ME
Sometimes Sir James would confide in his secretary, and become after
dinner--he drank port--pompously communicative on the subject of the
alliances his daughter might contract--if she would. As he became more
and more confidential in fact, he would grow more and more distant in
manner, so that if they began dinner like old friends, they seemed
gradually to cool into acquaintances; and at the end of the
evening--such an evening!--Woodville felt as if they had barely been
introduced, or had met, accidentally, in a railway train. Yet he courted
these _tete-a-tete_ as one perversely courts a certain kind of
suffering. At least, Sir James talked on the _only_ interesting subject,
and Woodville was anxious to know everything about his rivals; for,
though he believed in Sylvia's affection, he was subject to acute,
almost morbid, attacks of physical jealousy. To see other men admire her
was torture, particularly as he had to efface himself and be treated by
her father as a faithful vassal.
And he really disliked deceiving Sir James, whose open liking was
evident and who thought him matrimonially as much out of the question as
the gardener.
"Hang it all, Woodville's a gentleman!" Sir James would have cried
furiously at any suggestion that it was imprudent to leave the young man
and Sylvia so much together. Sir James always remembered that Woodville
was a gentleman and forgot that he was a man.
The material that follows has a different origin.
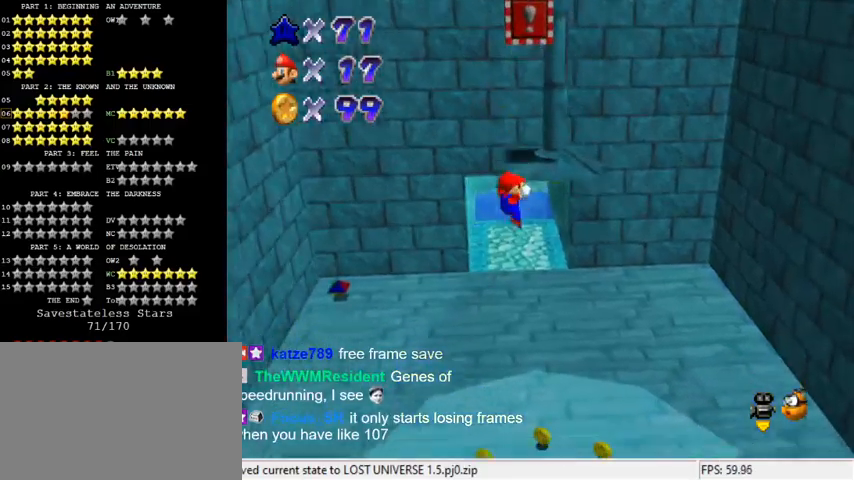
{"keys": [], "events": [[133, "y", "down"], [233, "y", "up"], [267, "shift", "up"], [367, "up", "down"], [433, "up", "up"]]}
Men who indulge in inexpensive cynicism say that women are complex and
difficult to understand. This may be true of an ambitious and hard
woman, but nothing can be more simple and direct than a woman in love.
Sylvia suffered none of Woodville's complications. She did not see why
he should want to run away with her, still less why he should run away
from her. Nothing could be wrong in her eyes connected with her love,
for it was also her religion. Like most girls who can love at all, her
life consisted, in fact, of this emotion only. She might go to the
stores, wave her hair, buy new hats, ride in the Park, order dinner for
her father (with great care, for he was a gourmet), read innumerable
books (generally falling back on Swinburne and Ella Wheeler Wilcox),
receive and meet innumerable people, go to the opera, and do many other
agreeable, tedious, or trivial things; but her life was her love for
Woodville. And she had all the courage and dignity of real
self-surrender. Whatever he did was right. Whatever he said was clever.